APAKABAR.CO-SAMARINDA. Mengantisipasi meningkatnya kasus Covid-19, Pemerintah Kota (Pemkot) Samarinda kembali menerapkan peraturan pembatasan jam malam selama satu minggu kedepan. Aturan tersebut sesuai dengan Surat Edaran Nomor 360/1629/300.07 tentang Penegakan Protokol Kesehatan pada Kegiatan di Malam Hari.

Kepala Bagian (Kabag) Humas dan Protokol Pemkot Samarinda, Idfi saat di konfirmasi terkait surat edaran tersebut membenarkan bahwa pihaknya telah mengeluarkan edaran terkait pembatasan jam malam di Samarinda.

“Iya benar,” singkatnya saat dihubungi via Whatsapp, Kamis (04/02/2021).

Sementara itu Plt Dinkes Kota Samarinda, Ismet Kusasih saat dikonfirmasi di hari yang sama mengatakan bahwa langkah yang diambil Pemkot untuk kembali memberlakukan batas jam malam adalah untuk mengantisipasi penyebaran virus corona di Kota Tepian. Dikatakan Ismed, bahwa kenaikan kasus terkonfirmasi positif covid-19 di Samarinda berkorelasi dengan meningkatnya kasus covid-19 di daerah lain.

“Seluruh Indonesia naik. Justru aneh kalo daerah-daerah tidak naik, apalagi tetangga-tetangga kita naik luar biasa. Samarinda inikan pusat. Entah kemudian ada dari orang Bontang, Balikpapan, apa orang sini, Kukar, kita kan dikelilingi. Jadi kalo mereka naik, wajarlah Samarinda naik,” jelasnya.

BACA JUGA :  Kota Samarinda Tunggu Instruksi Gubernur Terkait Penerapan Pembatasan Kegiatan Masyarakat Berskala Mikro

Meskipun begitu, Ismed membeberkan kenaikan kasus covid-19 di Samarinda tidak secara signifikan atau bahkan meledak naik.

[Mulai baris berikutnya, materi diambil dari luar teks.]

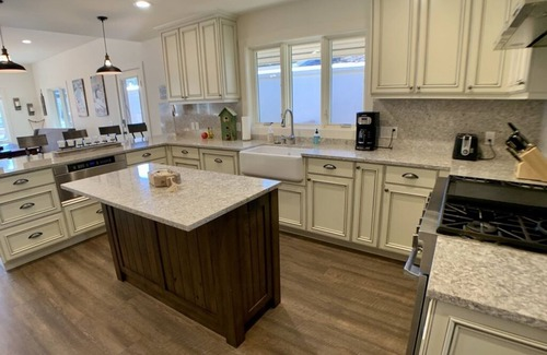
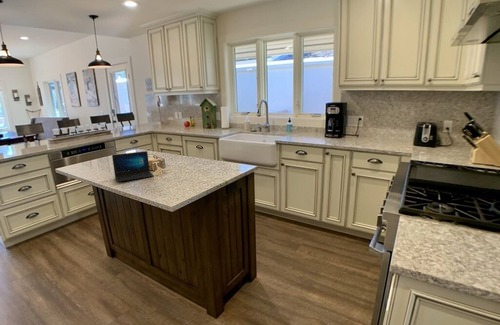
+ laptop [111,150,155,183]
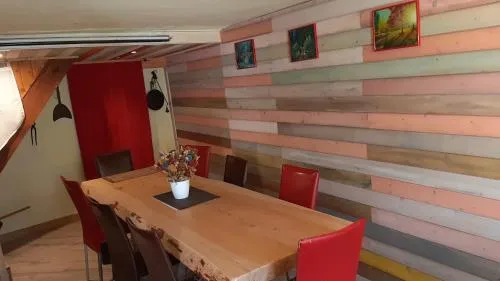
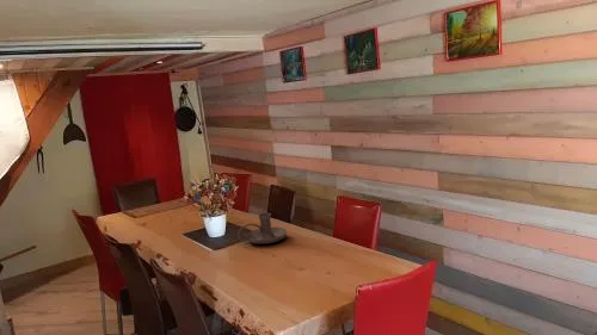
+ candle holder [236,212,288,244]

“Tapi kenaikan juga tidak sebesar mereka,” sebutnya.

Ismed juga menyatakan bahwa rumah sakit dan tenaga kerja kesehatan (Nakes) di kota Samarinda masih mampu melaksanakan tugas dan fungsinya.

“Terhadap kapasitas rumah sakit. Masih cukup dan aman terkendali. Rumah sakit kita masih cukup, tidak ada overload. Kita masih buka, masih mampu, karena tidak ada peningkatan kapasitas,” pungkasnya.

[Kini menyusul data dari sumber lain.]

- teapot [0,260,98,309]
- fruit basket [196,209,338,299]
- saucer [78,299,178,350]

Berikut Isi Surat Edaran Terkait Pembatasan Jam Malam Yang Ditandangai Walikota Samarinda Syaharie Jaang :

Pemberlakuan pembatasan jam malam itu diterapkan sampai pada pukul : 20.00 WITA, dan ditujukan kepada (para pelaku usaha/pengelola/penanggung jawab tempat dan fasilitas umum, tempat wisata, rumah makan, cafe, sarana hiburan masyarakat, dan seluruh masyarakat Kota Samarinda, untuk dapat mengurangi aktifitas pada malam hari.

BACA JUGA :  Atasi Masalah Kemacetan, Pemkot Samarinda Rencanakan Bangun Terowongan di Gunung Manggah

1. Pada pengelola tempat dan fasilitas umum ; tempat wisata, rumah makan, café, sarana hiburan masyarakat dan sejenisnya menerapkan protokol kesehatan secara ketat dengan menerapkan 4M (Memakai masker, Mencuci tanggan, Menjaga Jarak dan Menghindari kerumunan).

2. Seluruh masyarakat agar menjaga diri dari serangan virus COVID-19 dengan cara tidak menciptakan kerumunan yang berpotensi terjadinya penularan COVID-19, mengurangi akltifitas diluar rumah, dan menjaga lingkungan disekitarnya.

3. Pada pengelolaan sebagaimana poin ke-satu serta masyarakat agar sementara waktu membatasi kegiatan usahanya maksimal pada pukul : 20.00 Wita guna menekan penyebaran virus COVID-19 di Samarinda.

4. Apabila masih ada kegiatan tersebut diatas melewati waktu yang ditentukan, maka Pemerintah Kota akan bertindak tegas sebagaimana peraturan yang berlaku.

5. Pembatasan kegiatan malam hari ini berlaku sejak dikeluarkan hingga tanggal 10 Februari 2021 dan dapat diperpanjang apabila diperlukan.